YOUR OBJECTIVE
Give back the listing in full and exactly, leaving out the images.

□ □ □ □ □

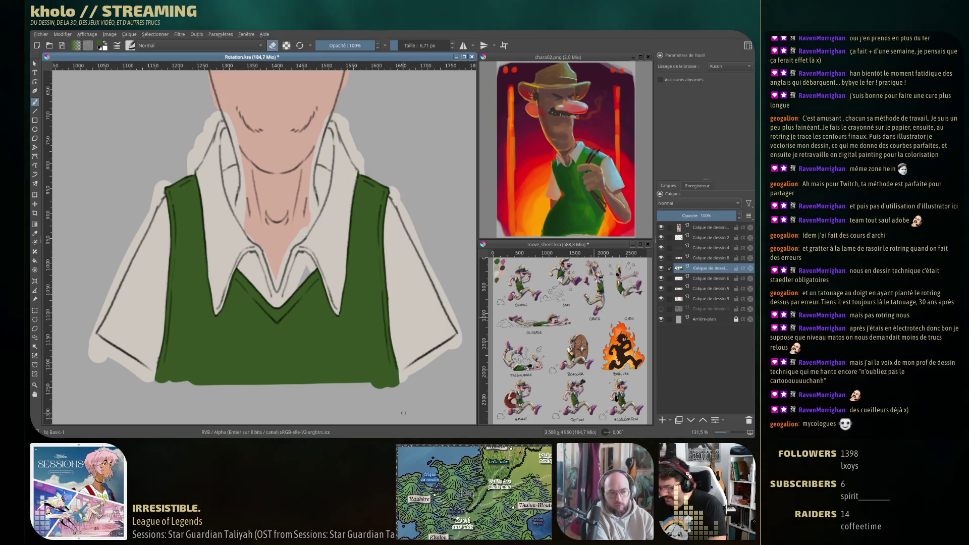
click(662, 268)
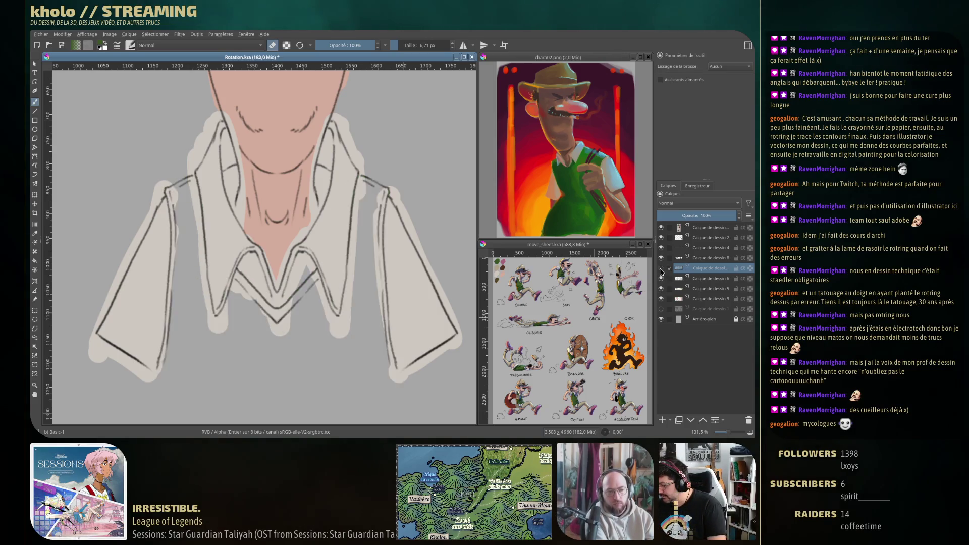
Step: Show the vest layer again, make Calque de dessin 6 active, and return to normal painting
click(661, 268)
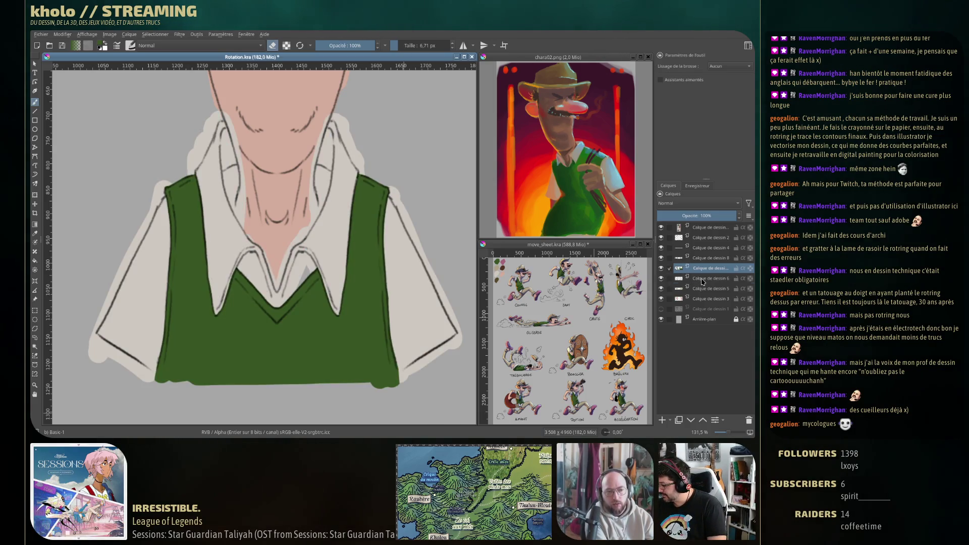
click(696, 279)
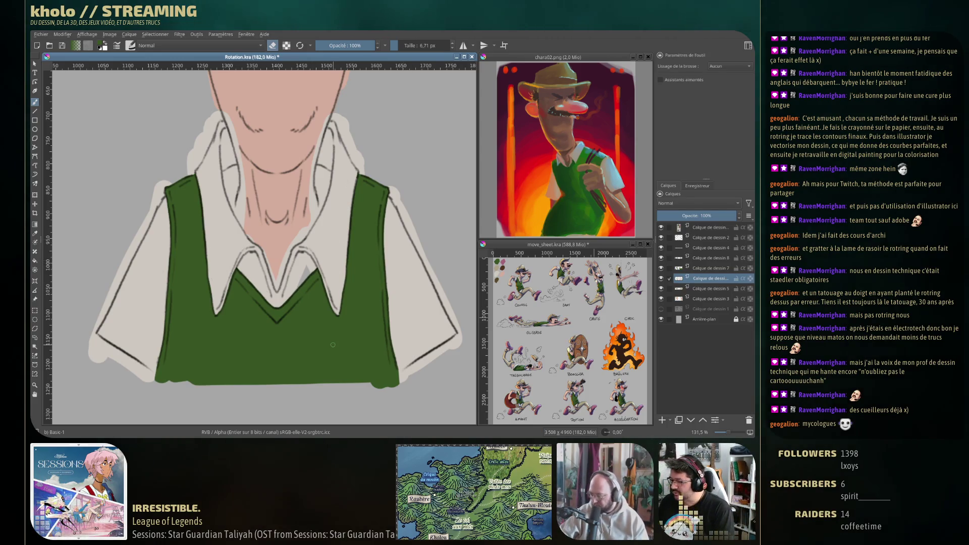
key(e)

□ □ □ □ □

OUTPUT OF THE TASK
click(662, 268)
Step: Show the vest layer again, make Calque de dessin 6 active, and return to normal painting
click(661, 268)
click(696, 279)
key(e)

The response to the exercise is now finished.